A complete answer includes every line below with the word "lines".
* * *
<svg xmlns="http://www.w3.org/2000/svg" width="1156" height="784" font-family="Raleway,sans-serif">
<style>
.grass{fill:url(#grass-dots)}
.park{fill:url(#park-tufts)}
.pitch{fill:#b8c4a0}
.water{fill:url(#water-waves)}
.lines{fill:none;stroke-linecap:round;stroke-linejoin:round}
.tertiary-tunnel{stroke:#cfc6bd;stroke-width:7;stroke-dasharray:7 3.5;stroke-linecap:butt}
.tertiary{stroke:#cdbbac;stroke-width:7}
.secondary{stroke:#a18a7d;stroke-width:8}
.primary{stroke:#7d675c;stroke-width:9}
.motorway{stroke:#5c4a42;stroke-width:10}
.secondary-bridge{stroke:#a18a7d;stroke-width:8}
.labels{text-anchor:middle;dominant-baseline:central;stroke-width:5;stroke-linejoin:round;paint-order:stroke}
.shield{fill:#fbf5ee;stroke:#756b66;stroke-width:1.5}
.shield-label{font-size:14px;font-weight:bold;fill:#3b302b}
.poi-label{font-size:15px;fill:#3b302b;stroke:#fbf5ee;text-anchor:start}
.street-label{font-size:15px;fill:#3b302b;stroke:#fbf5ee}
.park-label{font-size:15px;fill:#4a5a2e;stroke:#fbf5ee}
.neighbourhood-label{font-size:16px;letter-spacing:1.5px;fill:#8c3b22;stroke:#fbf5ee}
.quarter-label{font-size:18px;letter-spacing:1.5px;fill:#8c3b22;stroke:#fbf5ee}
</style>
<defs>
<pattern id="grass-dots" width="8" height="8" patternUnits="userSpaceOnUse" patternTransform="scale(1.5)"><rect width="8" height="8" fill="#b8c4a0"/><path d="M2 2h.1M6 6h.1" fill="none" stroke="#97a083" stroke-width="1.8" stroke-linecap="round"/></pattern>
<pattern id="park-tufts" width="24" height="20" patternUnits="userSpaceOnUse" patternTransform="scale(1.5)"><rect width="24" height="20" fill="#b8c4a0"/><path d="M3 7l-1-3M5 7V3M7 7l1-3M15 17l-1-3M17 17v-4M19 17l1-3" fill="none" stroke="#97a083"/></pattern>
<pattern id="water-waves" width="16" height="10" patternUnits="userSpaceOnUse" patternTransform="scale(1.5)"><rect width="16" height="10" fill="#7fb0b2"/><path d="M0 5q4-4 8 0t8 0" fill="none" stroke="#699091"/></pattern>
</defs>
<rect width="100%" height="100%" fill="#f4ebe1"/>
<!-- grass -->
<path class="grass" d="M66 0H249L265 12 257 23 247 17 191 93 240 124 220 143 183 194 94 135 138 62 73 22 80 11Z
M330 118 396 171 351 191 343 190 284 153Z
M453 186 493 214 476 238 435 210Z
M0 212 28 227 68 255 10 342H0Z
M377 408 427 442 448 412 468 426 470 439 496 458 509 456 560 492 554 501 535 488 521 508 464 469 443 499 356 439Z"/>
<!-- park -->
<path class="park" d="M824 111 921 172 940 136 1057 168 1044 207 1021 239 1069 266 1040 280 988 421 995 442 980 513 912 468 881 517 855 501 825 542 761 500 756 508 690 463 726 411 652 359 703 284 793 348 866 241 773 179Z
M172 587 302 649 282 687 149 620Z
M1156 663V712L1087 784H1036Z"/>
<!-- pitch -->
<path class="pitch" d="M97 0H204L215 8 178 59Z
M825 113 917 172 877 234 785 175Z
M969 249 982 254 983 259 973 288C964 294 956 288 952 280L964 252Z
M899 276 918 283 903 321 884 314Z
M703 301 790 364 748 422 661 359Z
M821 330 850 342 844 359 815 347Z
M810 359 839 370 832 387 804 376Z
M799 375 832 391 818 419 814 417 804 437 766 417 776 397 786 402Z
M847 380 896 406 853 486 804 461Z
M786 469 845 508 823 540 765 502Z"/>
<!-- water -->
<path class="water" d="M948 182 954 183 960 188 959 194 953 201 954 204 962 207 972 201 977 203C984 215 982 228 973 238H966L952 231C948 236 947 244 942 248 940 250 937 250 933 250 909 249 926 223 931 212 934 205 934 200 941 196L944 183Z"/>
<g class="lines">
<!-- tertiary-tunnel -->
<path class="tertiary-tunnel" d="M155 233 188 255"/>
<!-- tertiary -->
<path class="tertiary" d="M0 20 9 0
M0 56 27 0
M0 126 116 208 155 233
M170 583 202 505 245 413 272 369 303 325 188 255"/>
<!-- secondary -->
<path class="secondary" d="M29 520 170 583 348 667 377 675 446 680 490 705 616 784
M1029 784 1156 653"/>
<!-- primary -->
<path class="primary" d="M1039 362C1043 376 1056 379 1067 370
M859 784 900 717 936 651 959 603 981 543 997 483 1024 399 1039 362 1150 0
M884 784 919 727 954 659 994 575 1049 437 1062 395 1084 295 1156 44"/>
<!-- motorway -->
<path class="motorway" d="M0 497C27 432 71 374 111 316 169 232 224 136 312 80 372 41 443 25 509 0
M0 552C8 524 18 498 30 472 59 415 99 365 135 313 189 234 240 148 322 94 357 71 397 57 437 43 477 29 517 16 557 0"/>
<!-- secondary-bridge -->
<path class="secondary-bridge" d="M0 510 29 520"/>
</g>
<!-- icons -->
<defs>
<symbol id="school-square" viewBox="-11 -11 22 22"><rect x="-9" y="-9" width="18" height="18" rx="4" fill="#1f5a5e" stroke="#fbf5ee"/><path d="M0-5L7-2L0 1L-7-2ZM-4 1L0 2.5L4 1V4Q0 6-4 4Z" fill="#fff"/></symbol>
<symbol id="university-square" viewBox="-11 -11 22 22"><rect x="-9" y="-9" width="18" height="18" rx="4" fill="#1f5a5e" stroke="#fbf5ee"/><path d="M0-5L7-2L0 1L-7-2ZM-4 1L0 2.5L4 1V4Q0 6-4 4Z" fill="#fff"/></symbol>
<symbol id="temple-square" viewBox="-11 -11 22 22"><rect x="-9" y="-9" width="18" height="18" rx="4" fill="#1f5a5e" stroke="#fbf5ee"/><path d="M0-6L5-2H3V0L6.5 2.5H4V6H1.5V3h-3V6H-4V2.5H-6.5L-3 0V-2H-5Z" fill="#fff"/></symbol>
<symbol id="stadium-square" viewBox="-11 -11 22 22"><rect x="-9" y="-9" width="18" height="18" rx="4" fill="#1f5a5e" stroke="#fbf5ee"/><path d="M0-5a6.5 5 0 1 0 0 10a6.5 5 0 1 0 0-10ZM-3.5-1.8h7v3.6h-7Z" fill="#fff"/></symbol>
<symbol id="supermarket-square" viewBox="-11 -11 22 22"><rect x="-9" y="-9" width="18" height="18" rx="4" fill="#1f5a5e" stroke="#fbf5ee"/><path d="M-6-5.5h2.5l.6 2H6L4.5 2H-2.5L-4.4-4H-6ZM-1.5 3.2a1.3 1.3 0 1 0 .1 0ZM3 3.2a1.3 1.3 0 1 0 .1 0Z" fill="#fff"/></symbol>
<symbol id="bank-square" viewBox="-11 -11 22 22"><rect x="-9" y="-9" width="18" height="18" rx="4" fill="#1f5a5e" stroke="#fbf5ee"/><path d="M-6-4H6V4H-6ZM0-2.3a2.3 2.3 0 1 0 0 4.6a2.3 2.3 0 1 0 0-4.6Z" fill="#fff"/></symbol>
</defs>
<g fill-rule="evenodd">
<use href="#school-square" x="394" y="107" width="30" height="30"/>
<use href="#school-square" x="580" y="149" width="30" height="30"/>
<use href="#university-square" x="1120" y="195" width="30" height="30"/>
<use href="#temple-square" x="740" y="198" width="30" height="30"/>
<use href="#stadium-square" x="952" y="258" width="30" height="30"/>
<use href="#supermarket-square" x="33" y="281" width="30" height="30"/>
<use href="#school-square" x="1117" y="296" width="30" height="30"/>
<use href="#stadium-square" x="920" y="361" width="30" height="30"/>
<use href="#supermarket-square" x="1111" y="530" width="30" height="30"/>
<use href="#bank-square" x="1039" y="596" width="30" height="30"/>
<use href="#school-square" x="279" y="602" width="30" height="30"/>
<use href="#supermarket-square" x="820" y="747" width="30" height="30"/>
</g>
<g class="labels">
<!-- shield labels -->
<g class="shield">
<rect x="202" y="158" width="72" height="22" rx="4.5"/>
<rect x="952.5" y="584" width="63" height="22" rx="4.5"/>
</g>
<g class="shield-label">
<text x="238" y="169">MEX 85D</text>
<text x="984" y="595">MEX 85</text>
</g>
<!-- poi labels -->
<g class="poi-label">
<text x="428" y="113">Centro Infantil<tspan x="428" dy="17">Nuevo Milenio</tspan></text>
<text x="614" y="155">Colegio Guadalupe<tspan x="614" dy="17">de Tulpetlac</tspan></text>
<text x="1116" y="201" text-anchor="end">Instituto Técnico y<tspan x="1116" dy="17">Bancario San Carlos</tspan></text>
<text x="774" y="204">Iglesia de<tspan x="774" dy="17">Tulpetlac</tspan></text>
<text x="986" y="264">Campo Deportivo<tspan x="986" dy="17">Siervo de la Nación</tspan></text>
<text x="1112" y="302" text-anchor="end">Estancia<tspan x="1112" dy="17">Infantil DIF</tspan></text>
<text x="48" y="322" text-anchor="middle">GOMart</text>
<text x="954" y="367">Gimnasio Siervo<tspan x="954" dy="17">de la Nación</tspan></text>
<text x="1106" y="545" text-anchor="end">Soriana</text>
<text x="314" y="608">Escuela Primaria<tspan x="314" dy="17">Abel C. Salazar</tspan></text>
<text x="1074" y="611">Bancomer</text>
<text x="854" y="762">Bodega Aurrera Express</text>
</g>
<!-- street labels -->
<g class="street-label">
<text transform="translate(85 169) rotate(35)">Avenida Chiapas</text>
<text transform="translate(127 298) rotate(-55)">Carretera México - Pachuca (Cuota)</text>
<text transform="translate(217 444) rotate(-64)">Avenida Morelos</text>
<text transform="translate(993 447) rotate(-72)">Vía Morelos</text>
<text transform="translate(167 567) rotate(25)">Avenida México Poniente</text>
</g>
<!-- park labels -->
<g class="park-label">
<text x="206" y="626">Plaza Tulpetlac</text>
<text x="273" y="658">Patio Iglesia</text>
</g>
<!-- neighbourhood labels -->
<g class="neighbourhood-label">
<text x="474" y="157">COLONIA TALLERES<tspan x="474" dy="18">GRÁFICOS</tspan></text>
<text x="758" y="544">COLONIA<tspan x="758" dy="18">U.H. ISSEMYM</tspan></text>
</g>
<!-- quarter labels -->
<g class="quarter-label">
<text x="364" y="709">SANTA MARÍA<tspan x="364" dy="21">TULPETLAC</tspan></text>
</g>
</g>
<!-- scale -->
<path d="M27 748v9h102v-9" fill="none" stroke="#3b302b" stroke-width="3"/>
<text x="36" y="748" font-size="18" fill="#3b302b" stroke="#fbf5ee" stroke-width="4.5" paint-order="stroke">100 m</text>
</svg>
* * *
**Finished exercise**
.lines{fill:none;stroke-linecap:round;stroke-linejoin:round}
<g class="lines">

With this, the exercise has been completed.